Asia-Pacific governments declare decade of action to achieve universal civil registration

Ministers commit to ‘Getting every one in the picture’

Asia-Pacific countries embarked on an ambitious agenda today to accelerate and focus efforts to improve civil registration and vital statistics (CRVS) systems at a Ministerial Conference convened by the United Nations Economic and Social Commission for Asia and the Pacific (ESCAP).

The Ministerial Conference on Civil Registration and Vital Statistics (CRVS) in Asia and the Pacific adopted a Ministerial Declaration to ‘Get every one in the picture’ and proclaimed the ‘Asian and Pacific CRVS Decade’ for 2015-2024. To implement the declaration, governments endorsed a regional action framework of goals and nationally-set time-bound targets for civil registration coverage, issuance of legal documentation and production of vital statistics by 2024.

“The declaration we have forged today affirms our shared vision that, by 2024, we will: achieve universal registration of all key life events; provide all people with legal proof of identity; and use these registration records to produce and openly share accurate, complete and timely vital statistics,” said Dr. Shamshad Akhtar, United Nations Under-Secretary-General and ESCAP Executive Secretary, speaking at the closing ceremony.

“Our job now, is to work together in partnership and solidarity. To realize the dreams of millions of people in our region who want a legal identity and seek a better future.”

Currently 36 countries in the Asia-Pacific region do not possess universal and responsive civil registration and vital statistics systems that meet relevant international standards. 135 million children under the age of 5 have not had their birth registered. Without birth registration, a child's access to education, health care and social security may be hampered. Without proper recording of causes of death, governments are unable to respond to the health service needs of the public. Today, governments took a giant leap to address these issues forging high-level political commitment for the improvement of CRVS systems in the region.
The Ministerial declaration outlines the commitment of governments to achieve a shared vision that, by 2024, all people in Asia and the Pacific will benefit from universal and responsive CRVS systems that facilitate the realization of their rights and support good governance, health and development.

“The right to be recognized as a person before the law is an inalienable human right. Civil registration captures the events that mark the cycle of life and is an indispensable source of information to formulate effective policies and promote good governance,” said Ms. Nobuko Horibe, Regional Director for Asia and the Pacific, UNFPA in her closing remarks on behalf of co-organisers.

“As development partners, we stand committed to support the national efforts needed to ensure that universal and responsive civil registration and vital statistics systems are in place in all countries in the region by 2024."
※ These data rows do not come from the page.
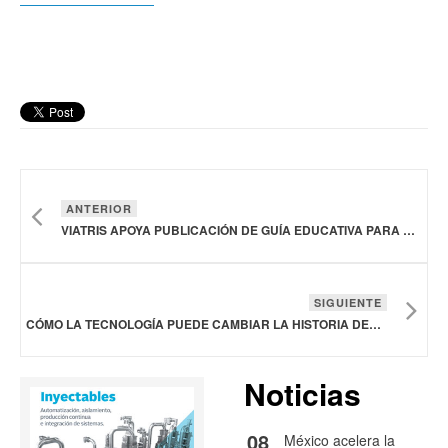
ANTERIOR
VIATRIS APOYA PUBLICACIÓN DE GUÍA EDUCATIVA PARA PROMOVER ABORDAJE ÉTICO DE LA SALUD MENTAL
SIGUIENTE
CÓMO LA TECNOLOGÍA PUEDE CAMBIAR LA HISTORIA DEL CÁNCER DE MAMA
Noticias
08
México acelera la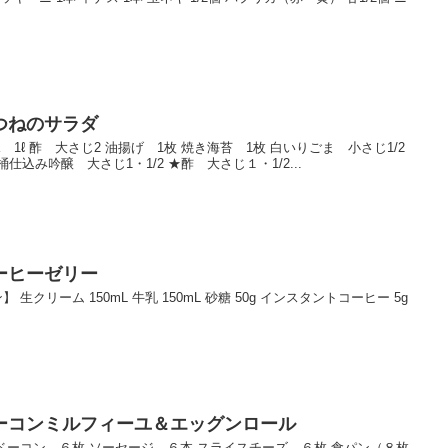
つねのサラダ
 1ℓ 酢 大さじ2 油揚げ 1枚 焼き海苔 1枚 白いりごま 小さじ1/2
込み吟醸 大さじ1・1/2 ★酢 大さじ１・1/2...
ーヒーゼリー
生クリーム 150mL 牛乳 150mL 砂糖 50g インスタントコーヒー 5g
ーコンミルフィーユ＆エッグンロール
 ベーコン ６枚 ソーセージ ６本 スライスチーズ ６枚 食パン（８枚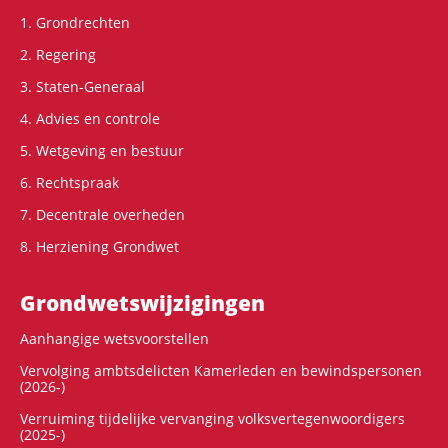
1. Grondrechten
2. Regering
3. Staten-Generaal
4. Advies en controle
5. Wetgeving en bestuur
6. Rechtspraak
7. Decentrale overheden
8. Herziening Grondwet
Grondwets­wijzigingen
Aanhangige wetsvoorstellen
Vervolging ambtsdelicten Kamerleden en bewindspersonen
(2026-)
Verruiming tijdelijke vervanging volksvertegenwoordigers
(2025-)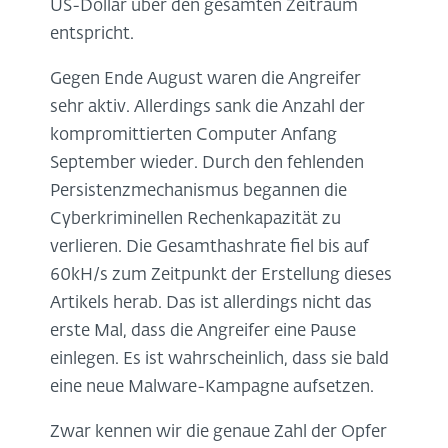
US-Dollar über den gesamten Zeitraum
entspricht.
Gegen Ende August waren die Angreifer
sehr aktiv. Allerdings sank die Anzahl der
kompromittierten Computer Anfang
September wieder. Durch den fehlenden
Persistenzmechanismus begannen die
Cyberkriminellen Rechenkapazität zu
verlieren. Die Gesamthashrate fiel bis auf
60kH/s zum Zeitpunkt der Erstellung dieses
Artikels herab. Das ist allerdings nicht das
erste Mal, dass die Angreifer eine Pause
einlegen. Es ist wahrscheinlich, dass sie bald
eine neue Malware-Kampagne aufsetzen.
Zwar kennen wir die genaue Zahl der Opfer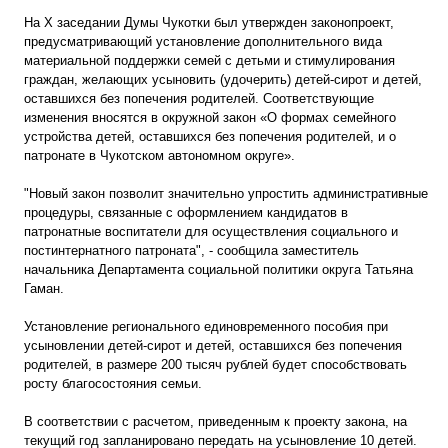
На X заседании Думы Чукотки был утвержден законопроект,
предусматривающий установление дополнительного вида
материальной поддержки семей с детьми и стимулирования
граждан, желающих усыновить (удочерить) детей-сирот и детей,
оставшихся без попечения родителей. Соответствующие
изменения вносятся в окружной закон «О формах семейного
устройства детей, оставшихся без попечения родителей, и о
патронате в Чукотском автономном округе».
"Новый закон позволит значительно упростить административные
процедуры, связанные с оформлением кандидатов в
патронатные воспитатели для осуществления социального и
постинтернатного патроната", - сообщила заместитель
начальника Департамента социальной политики округа Татьяна
Гаман.
Установление регионального единовременного пособия при
усыновлении детей-сирот и детей, оставшихся без попечения
родителей, в размере 200 тысяч рублей будет способствовать
росту благосостояния семьи.
В соответствии с расчетом, приведенным к проекту закона, на
текущий год запланировано передать на усыновление 10 детей.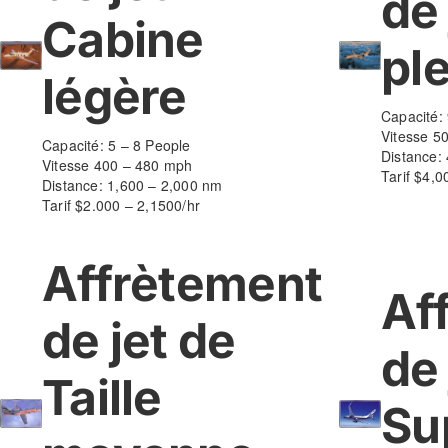
de 
Cabine
pl
légère
Capacité:
Vitesse 5
Capacité: 5 – 8 People
Distance:
Vitesse 400 – 480 mph
Tarif $4,0
Distance: 1,600 – 2,000 nm
Tarif $2.000 – 2,1500/hr
Affrètement
Af
de jet de
de 
Taille
Su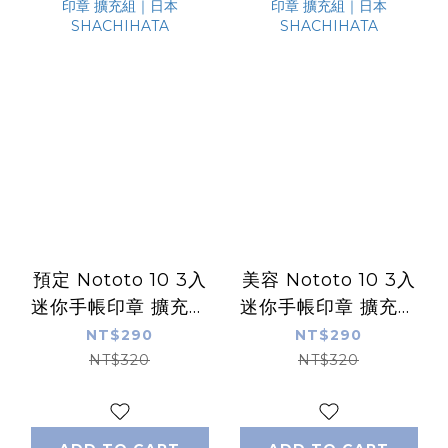
預定 Nototo 10 3入
美容 Nototo 10 3入
迷你手帳印章 擴充組
迷你手帳印章 擴充組
｜日本SHACHIHATA
｜日本SHACHIHATA
NT$290
NT$290
NT$320
NT$320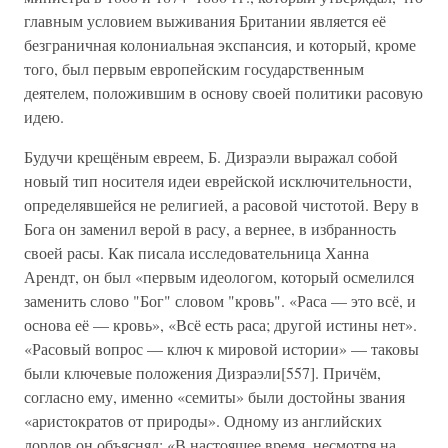
главным условием выживания Британии является её
безграничная колониальная экспансия, и который, кроме
того, был первым европейским государственным
деятелем, положившим в основу своей политики расовую
идею.
Будучи крещёным евреем, Б. Дизраэли выражал собой
новый тип носителя идеи еврейской исключительности,
определявшейся не религией, а расовой чистотой. Веру в
Бога он заменил верой в расу, а вернее, в избранность
своей расы. Как писала исследовательница Ханна
Арендт, он был «первым идеологом, который осмелился
заменить слово "Бог" словом "кровь". «Раса — это всё, и
основа её — кровь», «Всё есть раса; другой истины нет».
«Расовый вопрос — ключ к мировой истории» — таковы
были ключевые положения Дизраэли[557]. Причём,
согласно ему, именно «семиты» были достойны звания
«аристократов от природы». Одному из английских
лордов он объяснял: «В настоящее время, несмотря на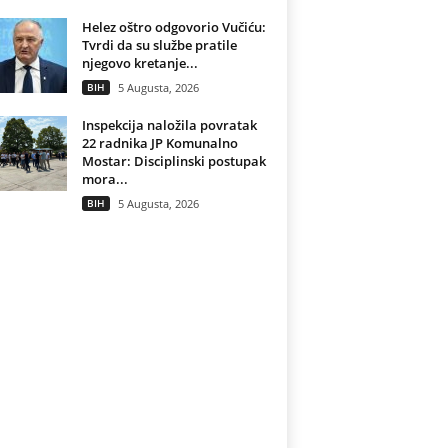
Helez oštro odgovorio Vučiću:
Tvrdi da su službe pratile
njegovo kretanje...
BIH
5 Augusta, 2026
Inspekcija naložila povratak
22 radnika JP Komunalno
Mostar: Disciplinski postupak
mora...
BIH
5 Augusta, 2026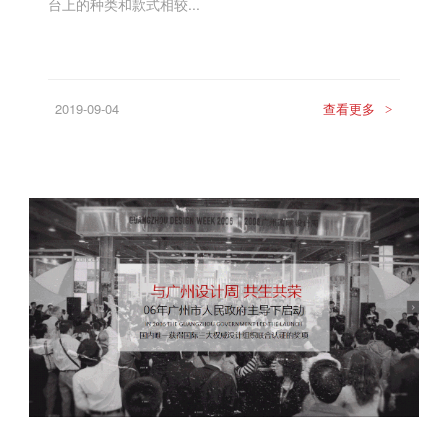
台上的种类和款式相较...
2019-09-04
查看更多
>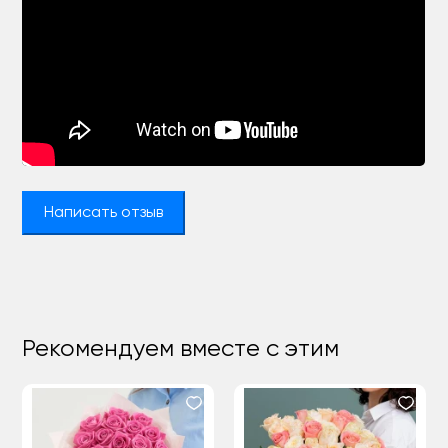
Написать отзыв
Рекомендуем вместе с этим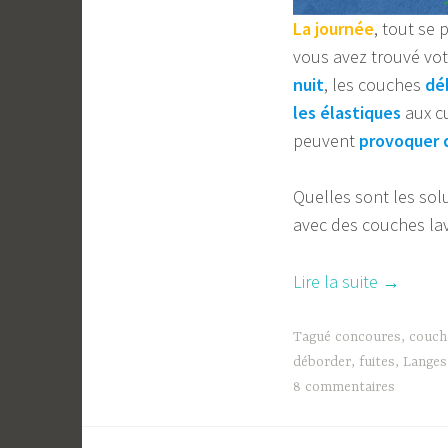
La journée
, tout se 
vous avez trouvé vo
nuit
, les couches
dé
les élastiques
aux c
peuvent
provoquer d
Quelles sont les sol
avec des couches la
« Les
Lire la suite
→
couches
lavables
Tagué
concoures
,
couch
de
déborder
,
fuites
,
Langes
8 commentaires
nuit
: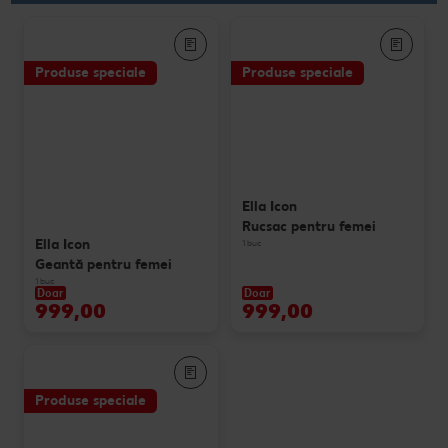
Produse speciale
Produse speciale
Ella Icon
Rucsac pentru femei
Ella Icon
1 buc
Geantă pentru femei
1 buc
Doar
Doar
999,00
999,00
Produse speciale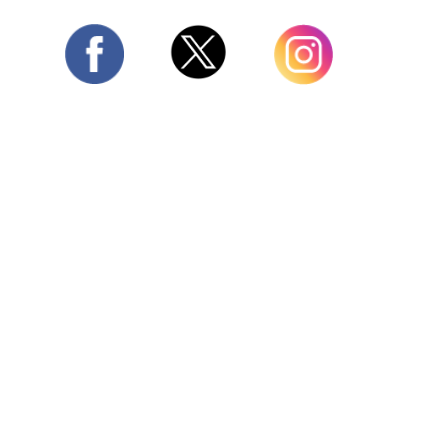
Twitter
Facebook
Instagram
The regional action framework aims to accelerate and focus the combined efforts of governments and development partners to improve CRVS in Asia and the Pacific and contains key principles, regional goals and national targets, action areas and implementation steps. This also includes a governance mechanism for its implementation and the long-term architecture for civil registration and vital statistics in Asia and the Pacific.

Youth voices featured prominently at the conference, with youth participants presenting a Youth Call to Action to complement the Ministerial Declaration and the Regional Action Framework which will inform youth work on CRVS in the future.
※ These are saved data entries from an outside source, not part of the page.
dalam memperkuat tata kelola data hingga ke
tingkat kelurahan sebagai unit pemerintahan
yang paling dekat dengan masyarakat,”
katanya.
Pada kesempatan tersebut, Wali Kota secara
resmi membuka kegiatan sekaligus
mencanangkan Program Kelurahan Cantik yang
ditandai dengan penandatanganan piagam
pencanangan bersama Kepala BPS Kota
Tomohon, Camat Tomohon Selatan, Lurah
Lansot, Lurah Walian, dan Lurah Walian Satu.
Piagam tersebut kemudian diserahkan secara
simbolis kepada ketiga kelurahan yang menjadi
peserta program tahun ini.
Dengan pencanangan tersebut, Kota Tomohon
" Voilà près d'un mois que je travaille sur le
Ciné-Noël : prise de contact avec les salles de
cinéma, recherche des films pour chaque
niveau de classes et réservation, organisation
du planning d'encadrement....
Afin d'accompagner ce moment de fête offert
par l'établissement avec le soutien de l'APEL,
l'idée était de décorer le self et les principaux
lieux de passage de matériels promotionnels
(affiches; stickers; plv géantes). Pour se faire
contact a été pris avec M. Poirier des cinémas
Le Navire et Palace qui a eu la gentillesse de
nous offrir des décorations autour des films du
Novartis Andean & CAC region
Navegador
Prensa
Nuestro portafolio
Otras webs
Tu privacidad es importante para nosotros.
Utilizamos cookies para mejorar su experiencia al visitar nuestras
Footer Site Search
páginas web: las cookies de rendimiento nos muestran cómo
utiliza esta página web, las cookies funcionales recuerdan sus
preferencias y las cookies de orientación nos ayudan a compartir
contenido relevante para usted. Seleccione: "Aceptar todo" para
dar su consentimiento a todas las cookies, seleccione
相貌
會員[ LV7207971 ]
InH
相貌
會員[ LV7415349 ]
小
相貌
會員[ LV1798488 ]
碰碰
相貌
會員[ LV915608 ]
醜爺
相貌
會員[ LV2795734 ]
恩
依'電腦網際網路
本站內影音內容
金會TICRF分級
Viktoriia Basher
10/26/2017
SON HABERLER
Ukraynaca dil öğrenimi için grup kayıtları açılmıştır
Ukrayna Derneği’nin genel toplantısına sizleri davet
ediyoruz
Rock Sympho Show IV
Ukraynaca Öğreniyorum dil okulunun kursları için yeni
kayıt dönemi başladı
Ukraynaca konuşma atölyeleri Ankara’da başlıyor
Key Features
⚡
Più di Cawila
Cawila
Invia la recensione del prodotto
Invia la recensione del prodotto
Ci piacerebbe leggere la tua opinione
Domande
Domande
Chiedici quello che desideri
“It is the first time that youth voices and opinions about CRVS have been brought to a Ministerial Conference,” said Nigel Chapman, Plan International CEO. “We want them to be heard and we want them to be part of producing changes on CRVS in Asia and the Pacific to ensure everyone gets in the picture by 2024.”

The Conference was co-organized by ESCAP, UNICEF, UNDP, UNHCR, UNFPA, WHO, ADB and Plan International, in collaboration with the Partnership for Maternal, Newborn and Child Health, the World Bank Group, the Asia Pacific Observatory on Health Systems and Policies, the Partnership for Statistics Development in the 21st Century (PARIS21), the Secretariat of the Pacific Community and World Vision.